━━ LISTED ENTRIES ━━

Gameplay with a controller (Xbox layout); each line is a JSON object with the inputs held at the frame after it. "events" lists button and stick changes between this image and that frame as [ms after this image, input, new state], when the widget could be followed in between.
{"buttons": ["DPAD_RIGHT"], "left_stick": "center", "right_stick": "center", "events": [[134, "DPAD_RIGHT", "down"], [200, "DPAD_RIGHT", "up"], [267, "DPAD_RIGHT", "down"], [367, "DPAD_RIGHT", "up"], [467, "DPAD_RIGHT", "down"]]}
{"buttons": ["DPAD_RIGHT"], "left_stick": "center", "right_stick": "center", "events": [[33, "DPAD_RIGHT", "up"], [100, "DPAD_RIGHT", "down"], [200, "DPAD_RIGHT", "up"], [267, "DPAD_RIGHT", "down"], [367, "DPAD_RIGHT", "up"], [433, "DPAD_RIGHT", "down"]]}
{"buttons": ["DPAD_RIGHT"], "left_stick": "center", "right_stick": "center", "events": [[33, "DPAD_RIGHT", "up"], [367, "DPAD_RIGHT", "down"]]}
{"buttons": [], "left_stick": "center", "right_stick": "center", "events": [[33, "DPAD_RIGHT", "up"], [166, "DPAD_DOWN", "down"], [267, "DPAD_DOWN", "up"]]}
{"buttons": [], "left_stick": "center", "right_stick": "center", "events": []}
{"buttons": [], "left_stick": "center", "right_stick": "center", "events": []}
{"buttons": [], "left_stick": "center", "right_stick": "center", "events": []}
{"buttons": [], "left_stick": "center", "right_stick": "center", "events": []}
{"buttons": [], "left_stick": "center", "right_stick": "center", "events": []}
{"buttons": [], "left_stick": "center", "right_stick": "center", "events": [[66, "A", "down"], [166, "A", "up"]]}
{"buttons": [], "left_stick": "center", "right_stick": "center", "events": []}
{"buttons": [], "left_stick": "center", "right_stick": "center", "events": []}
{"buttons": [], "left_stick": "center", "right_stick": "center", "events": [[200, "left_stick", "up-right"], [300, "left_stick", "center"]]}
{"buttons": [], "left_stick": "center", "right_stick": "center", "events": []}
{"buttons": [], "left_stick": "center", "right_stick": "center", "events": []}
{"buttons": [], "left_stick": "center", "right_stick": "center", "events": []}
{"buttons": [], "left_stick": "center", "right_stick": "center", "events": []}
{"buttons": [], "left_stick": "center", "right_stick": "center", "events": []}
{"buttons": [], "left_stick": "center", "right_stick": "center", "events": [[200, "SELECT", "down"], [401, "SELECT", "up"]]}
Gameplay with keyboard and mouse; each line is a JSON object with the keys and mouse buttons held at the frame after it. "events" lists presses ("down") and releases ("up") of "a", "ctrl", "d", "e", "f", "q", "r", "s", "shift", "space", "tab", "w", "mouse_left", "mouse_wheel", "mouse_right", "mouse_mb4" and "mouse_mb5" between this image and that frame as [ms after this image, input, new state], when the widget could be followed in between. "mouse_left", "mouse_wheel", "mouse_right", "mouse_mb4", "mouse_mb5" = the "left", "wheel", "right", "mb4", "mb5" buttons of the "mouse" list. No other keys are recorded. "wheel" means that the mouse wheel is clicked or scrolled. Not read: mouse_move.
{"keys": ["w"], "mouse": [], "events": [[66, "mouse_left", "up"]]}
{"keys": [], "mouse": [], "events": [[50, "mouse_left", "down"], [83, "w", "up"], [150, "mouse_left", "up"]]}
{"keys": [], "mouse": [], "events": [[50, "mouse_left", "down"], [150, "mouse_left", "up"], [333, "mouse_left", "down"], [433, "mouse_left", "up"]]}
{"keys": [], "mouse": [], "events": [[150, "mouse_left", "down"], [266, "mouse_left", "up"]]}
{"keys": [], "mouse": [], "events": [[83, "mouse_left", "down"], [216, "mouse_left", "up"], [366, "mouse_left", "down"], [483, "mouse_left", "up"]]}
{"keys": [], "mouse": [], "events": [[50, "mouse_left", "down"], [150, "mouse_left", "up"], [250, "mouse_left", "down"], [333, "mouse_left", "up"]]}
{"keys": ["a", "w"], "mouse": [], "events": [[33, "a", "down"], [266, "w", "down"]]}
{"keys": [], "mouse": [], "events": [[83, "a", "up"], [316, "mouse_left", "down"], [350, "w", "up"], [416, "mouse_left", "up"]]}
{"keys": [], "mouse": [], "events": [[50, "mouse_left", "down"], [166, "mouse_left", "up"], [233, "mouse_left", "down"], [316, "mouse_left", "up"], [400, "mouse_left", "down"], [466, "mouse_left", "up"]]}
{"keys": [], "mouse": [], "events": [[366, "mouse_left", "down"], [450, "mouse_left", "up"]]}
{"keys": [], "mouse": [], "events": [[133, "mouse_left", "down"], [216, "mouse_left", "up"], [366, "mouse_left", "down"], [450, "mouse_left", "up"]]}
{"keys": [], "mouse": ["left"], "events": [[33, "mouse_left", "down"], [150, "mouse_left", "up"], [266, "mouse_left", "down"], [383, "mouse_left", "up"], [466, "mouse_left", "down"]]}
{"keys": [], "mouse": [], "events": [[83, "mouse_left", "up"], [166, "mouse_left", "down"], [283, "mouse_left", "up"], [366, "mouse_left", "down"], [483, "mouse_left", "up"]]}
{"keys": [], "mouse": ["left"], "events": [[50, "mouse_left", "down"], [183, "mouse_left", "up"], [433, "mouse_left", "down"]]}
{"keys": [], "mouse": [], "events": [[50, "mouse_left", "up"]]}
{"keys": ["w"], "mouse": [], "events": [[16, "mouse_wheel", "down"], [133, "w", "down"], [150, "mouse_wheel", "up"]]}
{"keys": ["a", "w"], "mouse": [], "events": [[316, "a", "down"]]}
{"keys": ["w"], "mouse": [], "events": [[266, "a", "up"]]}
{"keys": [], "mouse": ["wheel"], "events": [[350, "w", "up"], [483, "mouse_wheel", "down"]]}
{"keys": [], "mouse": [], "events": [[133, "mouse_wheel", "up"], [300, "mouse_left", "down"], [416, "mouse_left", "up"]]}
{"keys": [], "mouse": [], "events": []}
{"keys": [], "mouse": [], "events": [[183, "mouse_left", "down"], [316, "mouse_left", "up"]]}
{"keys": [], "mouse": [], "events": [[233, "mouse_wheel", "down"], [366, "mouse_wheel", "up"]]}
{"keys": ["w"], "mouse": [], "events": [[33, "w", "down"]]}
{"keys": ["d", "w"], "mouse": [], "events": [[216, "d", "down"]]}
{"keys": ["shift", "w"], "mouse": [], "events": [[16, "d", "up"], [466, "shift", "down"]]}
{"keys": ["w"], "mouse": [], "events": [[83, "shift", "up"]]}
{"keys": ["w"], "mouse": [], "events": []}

━━━

» **EXERCISE PROMPT**
Restate every line of the data word for word.

» **EXPECTED OUTPUT**
Gameplay with a controller (Xbox layout); each line is a JSON object with the inputs held at the frame after it. "events" lists button and stick changes between this image and that frame as [ms after this image, input, new state], when the widget could be followed in between.
{"buttons": ["DPAD_RIGHT"], "left_stick": "center", "right_stick": "center", "events": [[134, "DPAD_RIGHT", "down"], [200, "DPAD_RIGHT", "up"], [267, "DPAD_RIGHT", "down"], [367, "DPAD_RIGHT", "up"], [467, "DPAD_RIGHT", "down"]]}
{"buttons": ["DPAD_RIGHT"], "left_stick": "center", "right_stick": "center", "events": [[33, "DPAD_RIGHT", "up"], [100, "DPAD_RIGHT", "down"], [200, "DPAD_RIGHT", "up"], [267, "DPAD_RIGHT", "down"], [367, "DPAD_RIGHT", "up"], [433, "DPAD_RIGHT", "down"]]}
{"buttons": ["DPAD_RIGHT"], "left_stick": "center", "right_stick": "center", "events": [[33, "DPAD_RIGHT", "up"], [367, "DPAD_RIGHT", "down"]]}
{"buttons": [], "left_stick": "center", "right_stick": "center", "events": [[33, "DPAD_RIGHT", "up"], [166, "DPAD_DOWN", "down"], [267, "DPAD_DOWN", "up"]]}
{"buttons": [], "left_stick": "center", "right_stick": "center", "events": []}
{"buttons": [], "left_stick": "center", "right_stick": "center", "events": []}
{"buttons": [], "left_stick": "center", "right_stick": "center", "events": []}
{"buttons": [], "left_stick": "center", "right_stick": "center", "events": []}
{"buttons": [], "left_stick": "center", "right_stick": "center", "events": []}
{"buttons": [], "left_stick": "center", "right_stick": "center", "events": [[66, "A", "down"], [166, "A", "up"]]}
{"buttons": [], "left_stick": "center", "right_stick": "center", "events": []}
{"buttons": [], "left_stick": "center", "right_stick": "center", "events": []}
{"buttons": [], "left_stick": "center", "right_stick": "center", "events": [[200, "left_stick", "up-right"], [300, "left_stick", "center"]]}
{"buttons": [], "left_stick": "center", "right_stick": "center", "events": []}
{"buttons": [], "left_stick": "center", "right_stick": "center", "events": []}
{"buttons": [], "left_stick": "center", "right_stick": "center", "events": []}
{"buttons": [], "left_stick": "center", "right_stick": "center", "events": []}
{"buttons": [], "left_stick": "center", "right_stick": "center", "events": []}
{"buttons": [], "left_stick": "center", "right_stick": "center", "events": [[200, "SELECT", "down"], [401, "SELECT", "up"]]}
Gameplay with keyboard and mouse; each line is a JSON object with the keys and mouse buttons held at the frame after it. "events" lists presses ("down") and releases ("up") of "a", "ctrl", "d", "e", "f", "q", "r", "s", "shift", "space", "tab", "w", "mouse_left", "mouse_wheel", "mouse_right", "mouse_mb4" and "mouse_mb5" between this image and that frame as [ms after this image, input, new state], when the widget could be followed in between. "mouse_left", "mouse_wheel", "mouse_right", "mouse_mb4", "mouse_mb5" = the "left", "wheel", "right", "mb4", "mb5" buttons of the "mouse" list. No other keys are recorded. "wheel" means that the mouse wheel is clicked or scrolled. Not read: mouse_move.
{"keys": ["w"], "mouse": [], "events": [[66, "mouse_left", "up"]]}
{"keys": [], "mouse": [], "events": [[50, "mouse_left", "down"], [83, "w", "up"], [150, "mouse_left", "up"]]}
{"keys": [], "mouse": [], "events": [[50, "mouse_left", "down"], [150, "mouse_left", "up"], [333, "mouse_left", "down"], [433, "mouse_left", "up"]]}
{"keys": [], "mouse": [], "events": [[150, "mouse_left", "down"], [266, "mouse_left", "up"]]}
{"keys": [], "mouse": [], "events": [[83, "mouse_left", "down"], [216, "mouse_left", "up"], [366, "mouse_left", "down"], [483, "mouse_left", "up"]]}
{"keys": [], "mouse": [], "events": [[50, "mouse_left", "down"], [150, "mouse_left", "up"], [250, "mouse_left", "down"], [333, "mouse_left", "up"]]}
{"keys": ["a", "w"], "mouse": [], "events": [[33, "a", "down"], [266, "w", "down"]]}
{"keys": [], "mouse": [], "events": [[83, "a", "up"], [316, "mouse_left", "down"], [350, "w", "up"], [416, "mouse_left", "up"]]}
{"keys": [], "mouse": [], "events": [[50, "mouse_left", "down"], [166, "mouse_left", "up"], [233, "mouse_left", "down"], [316, "mouse_left", "up"], [400, "mouse_left", "down"], [466, "mouse_left", "up"]]}
{"keys": [], "mouse": [], "events": [[366, "mouse_left", "down"], [450, "mouse_left", "up"]]}
{"keys": [], "mouse": [], "events": [[133, "mouse_left", "down"], [216, "mouse_left", "up"], [366, "mouse_left", "down"], [450, "mouse_left", "up"]]}
{"keys": [], "mouse": ["left"], "events": [[33, "mouse_left", "down"], [150, "mouse_left", "up"], [266, "mouse_left", "down"], [383, "mouse_left", "up"], [466, "mouse_left", "down"]]}
{"keys": [], "mouse": [], "events": [[83, "mouse_left", "up"], [166, "mouse_left", "down"], [283, "mouse_left", "up"], [366, "mouse_left", "down"], [483, "mouse_left", "up"]]}
{"keys": [], "mouse": ["left"], "events": [[50, "mouse_left", "down"], [183, "mouse_left", "up"], [433, "mouse_left", "down"]]}
{"keys": [], "mouse": [], "events": [[50, "mouse_left", "up"]]}
{"keys": ["w"], "mouse": [], "events": [[16, "mouse_wheel", "down"], [133, "w", "down"], [150, "mouse_wheel", "up"]]}
{"keys": ["a", "w"], "mouse": [], "events": [[316, "a", "down"]]}
{"keys": ["w"], "mouse": [], "events": [[266, "a", "up"]]}
{"keys": [], "mouse": ["wheel"], "events": [[350, "w", "up"], [483, "mouse_wheel", "down"]]}
{"keys": [], "mouse": [], "events": [[133, "mouse_wheel", "up"], [300, "mouse_left", "down"], [416, "mouse_left", "up"]]}
{"keys": [], "mouse": [], "events": []}
{"keys": [], "mouse": [], "events": [[183, "mouse_left", "down"], [316, "mouse_left", "up"]]}
{"keys": [], "mouse": [], "events": [[233, "mouse_wheel", "down"], [366, "mouse_wheel", "up"]]}
{"keys": ["w"], "mouse": [], "events": [[33, "w", "down"]]}
{"keys": ["d", "w"], "mouse": [], "events": [[216, "d", "down"]]}
{"keys": ["shift", "w"], "mouse": [], "events": [[16, "d", "up"], [466, "shift", "down"]]}
{"keys": ["w"], "mouse": [], "events": [[83, "shift", "up"]]}
{"keys": ["w"], "mouse": [], "events": []}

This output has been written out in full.